Now let's add code that allows the players to enter their moves. 

In [25]:
turn = "X"

for i in range(9):
    #print the board at the start of each turn
    printBoard(theBoard)
    print ("Turn for " + turn + ". Move on which space?")
    
    #get the active player's move
    move = input()
    
    #update the game board accordingly
    theBoard[move] = turn
    
    #swap player
    if turn == "X":
        turn = "O"
    else:
        turn = "X"

printBoard(theBoard)

 | | 
-+-+-
 | | 
-+-+-
 | | 
Turn for X. Move on which space?
mid-M
 | | 
-+-+-
 |X| 
-+-+-
 | | 
Turn for O. Move on which space?
top-R
 | |O
-+-+-
 |X| 
-+-+-
 | | 
Turn for X. Move on which space?
low-R
 | |O
-+-+-
 |X| 
-+-+-
 | |X
Turn for O. Move on which space?
top-L
O| |O
-+-+-
 |X| 
-+-+-
 | |X
Turn for X. Move on which space?
top-M
O|X|O
-+-+-
 |X| 
-+-+-
 | |X
Turn for O. Move on which space?
low-M
O|X|O
-+-+-
 |X| 
-+-+-
 |O|X
Turn for X. Move on which space?
mid-L
O|X|O
-+-+-
X|X| 
-+-+-
 |O|X
Turn for O. Move on which space?
mid-R
O|X|O
-+-+-
X|X|O
-+-+-
 |O|X
Turn for X. Move on which space?
low-R
O|X|O
-+-+-
X|X|O
-+-+-
 |O|X


## Nested dictionaries and lists

Modeling a tic-tac-toe board was fairly simple: The board needed only a single dictionary value with nine key-value pairs. 

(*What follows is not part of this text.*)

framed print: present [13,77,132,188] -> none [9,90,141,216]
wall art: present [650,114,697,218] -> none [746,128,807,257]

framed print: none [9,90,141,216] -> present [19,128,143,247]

As you model more complicated things, you may find you need dictionaries and lists that contain other dictionaries and lists. Lists are useful to contain an ordered series of values, and dictionaries are useful for associating keys with values. 

For example, here’s a program that uses a dictionary that contains other dictionaries in order to see who is bringing what to a picnic. The `totalBrought()` function can read this data structure and calculate the total number of an item being brought by all the guests.

In [30]:
allGuests = {"Alice": {"apples": 5, "pretzels": 12}, "Bob": {"ham sandwiches": 3, "apples": 2}, "Carol": {"cups": 3, "apple pies": 1}}

#define a function with the formal parameters guests and item
def totalBrought(guests, item): 
    numBrought = 0
    
    #inside the totalBrought function, the for loop iterates over the key-value pairs in guests
    for k, v in guests.items():
        #get() gets a key's value. If the key does not exist, the value is 0
        numBrought = numBrought + v.get(item, 0)
    return numBrought

print ("Number of things being brought:")

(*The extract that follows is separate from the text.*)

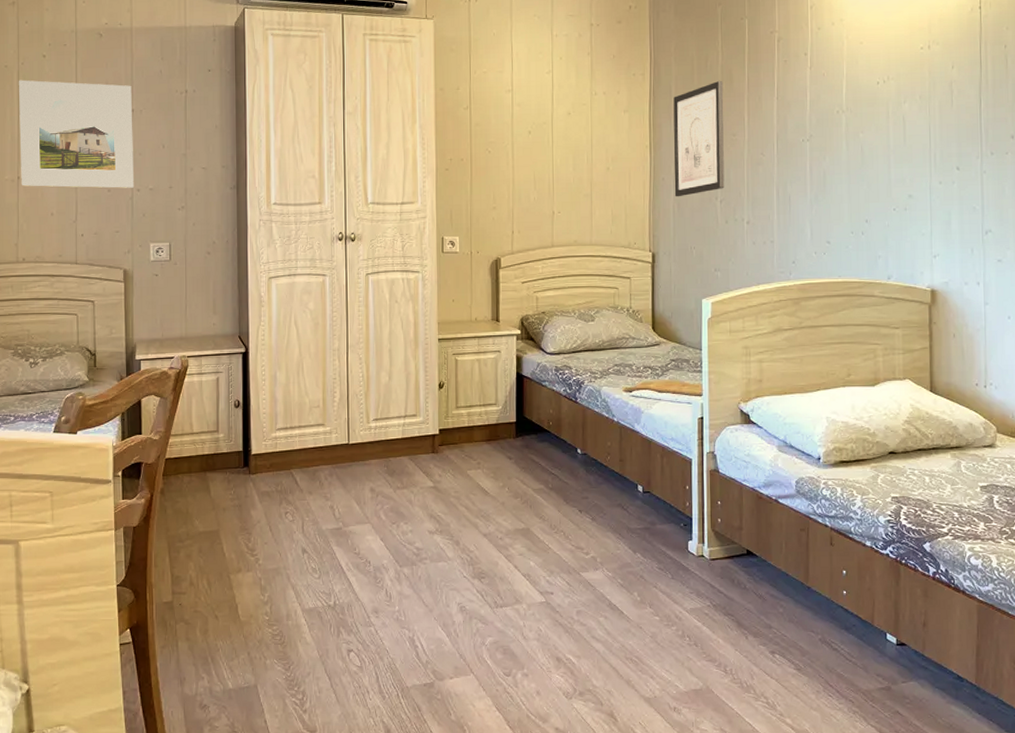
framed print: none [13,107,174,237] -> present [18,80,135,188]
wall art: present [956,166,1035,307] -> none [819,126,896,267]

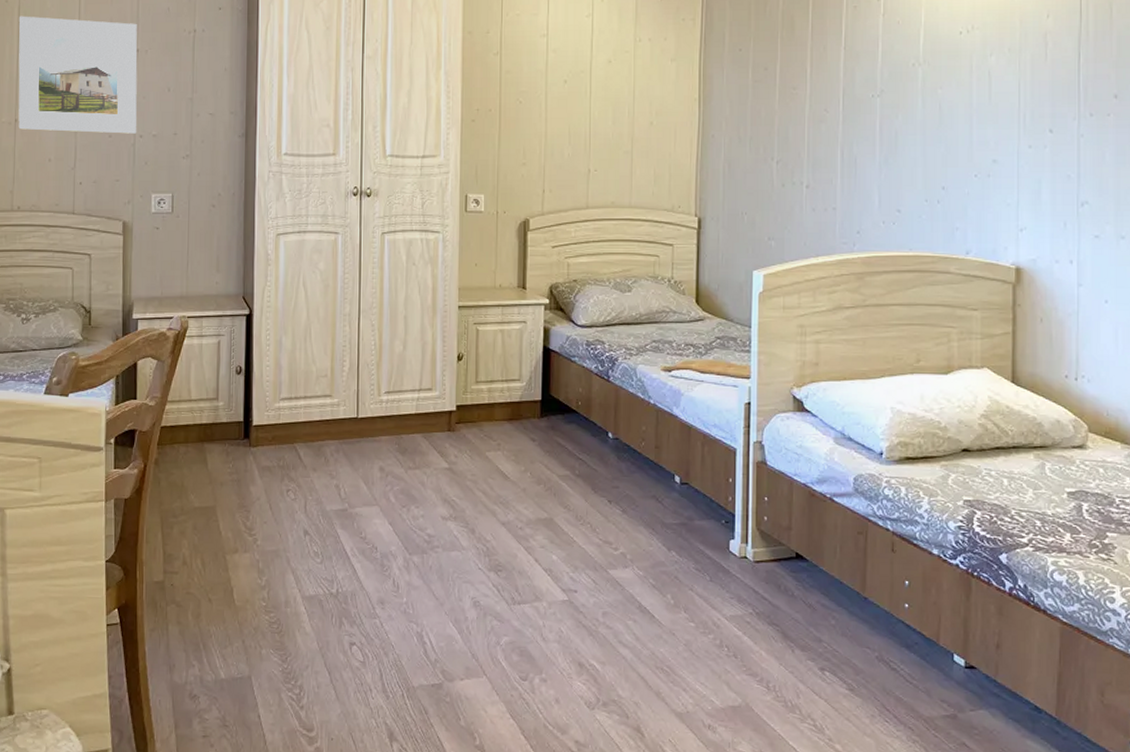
wall art: present [673,81,725,197] -> none [725,28,784,157]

#function totalBrought is called, with guests = allGuests and item = "apples", "cups", etc.
#function is called with actual parameters 
print (" - Apples         " + str(totalBrought(allGuests, "apples")))
print (" - Cups           " + str(totalBrought(allGuests, "cups")))
print (" - Cakes          " + str(totalBrought(allGuests, "cakes")))
print (" - Ham Sandwiches " + str(totalBrought(allGuests, "ham sandwiches")))
print (" - Apple Pies     " + str(totalBrought(allGuests, "apple pies")))

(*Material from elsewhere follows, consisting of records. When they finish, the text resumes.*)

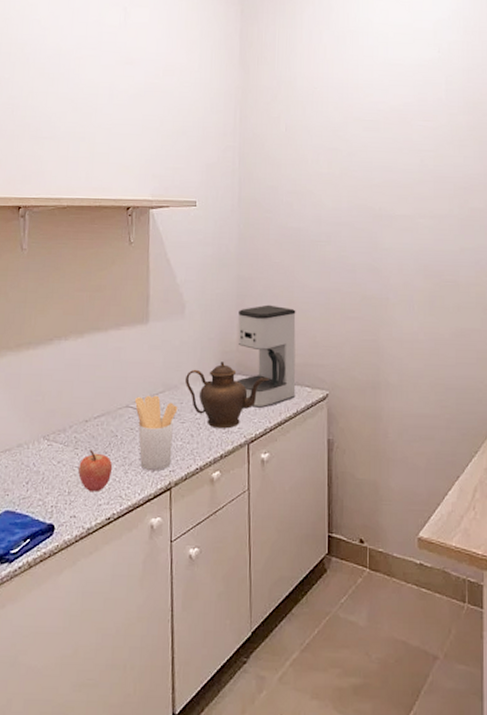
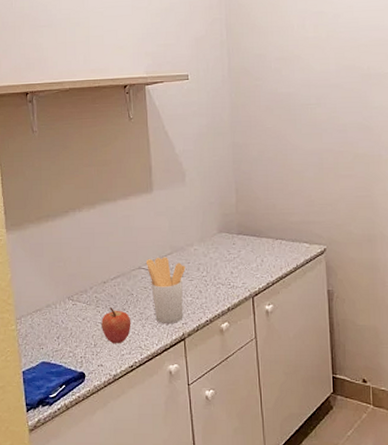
teapot: present [184,362,269,429] -> none [190,223,269,284]
coffee maker: present [236,304,296,408] -> none [236,168,295,264]

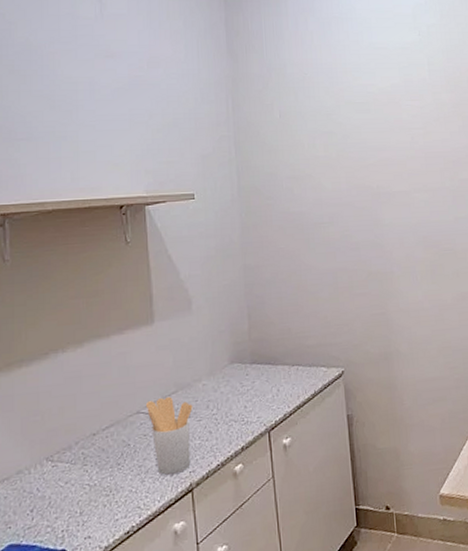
apple: present [101,307,131,344] -> none [90,464,128,509]

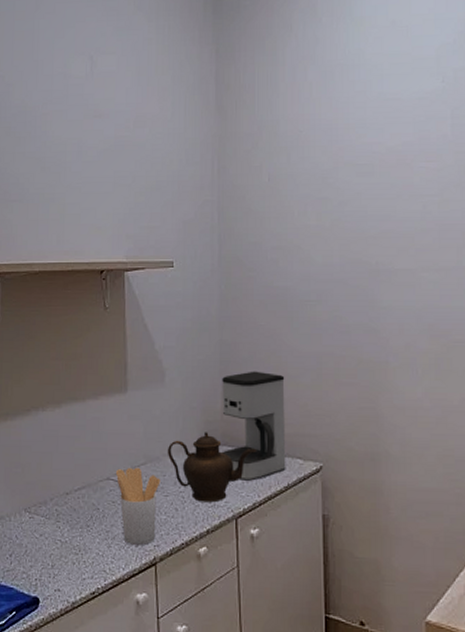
teapot: none [197,353,285,421] -> present [167,432,257,503]
coffee maker: none [248,290,312,395] -> present [222,371,286,481]

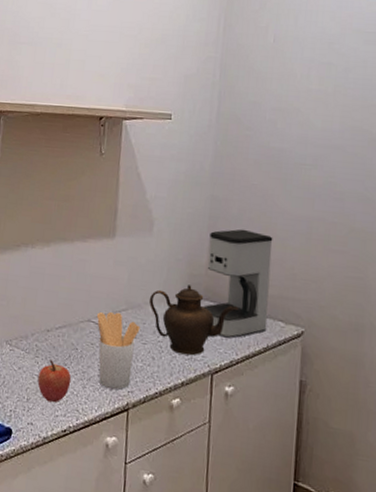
apple: none [61,523,96,566] -> present [37,360,72,403]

Number of things being brought:
 - Apples         7
 - Cups           3
 - Cakes          0
 - Ham Sandwiches 3
 - Apple Pies     1


To remind you how functions work, here is another example of a function. in `sumProblem`, `x` and `y` are the formal parameters. When the function is called later on (inside another function called `main()`, actual parameters are provided). 

In [31]:
def sumProblem(x, y):
    sum = x + y
    sentence = "The sum of {} and {} is {}.".format(x,y,sum)
    print(sentence)

def main():
    sumProblem(2, 3)
    sumProblem(1234456678, 123823842)
    a = int(input("Enter an integer: "))
    b = int(input("Enter another integer: "))
    sumProblem(a, b)

main()

The sum of 2 and 3 is 5.
The sum of 1234456678 and 123823842 is 1358280520.
Enter an integer: 3
Enter another integer: 345
The sum of 3 and 345 is 348.


## Summary

Lists and dictionaries are values that contain multiple values, including other lists and dictionaries. Dictionaries are useful because you can map one item (the key) to another (the value), as opposed to lists, which simply contain a series of values in order. Values inside a dictionary are accessed using square brackets just as with lists. Instead of an integer index, dictionaries can have keys of a variety of data types: integers, floats, strings or tuples. By organising a program's values into data structures, you can create representations of real-world objects.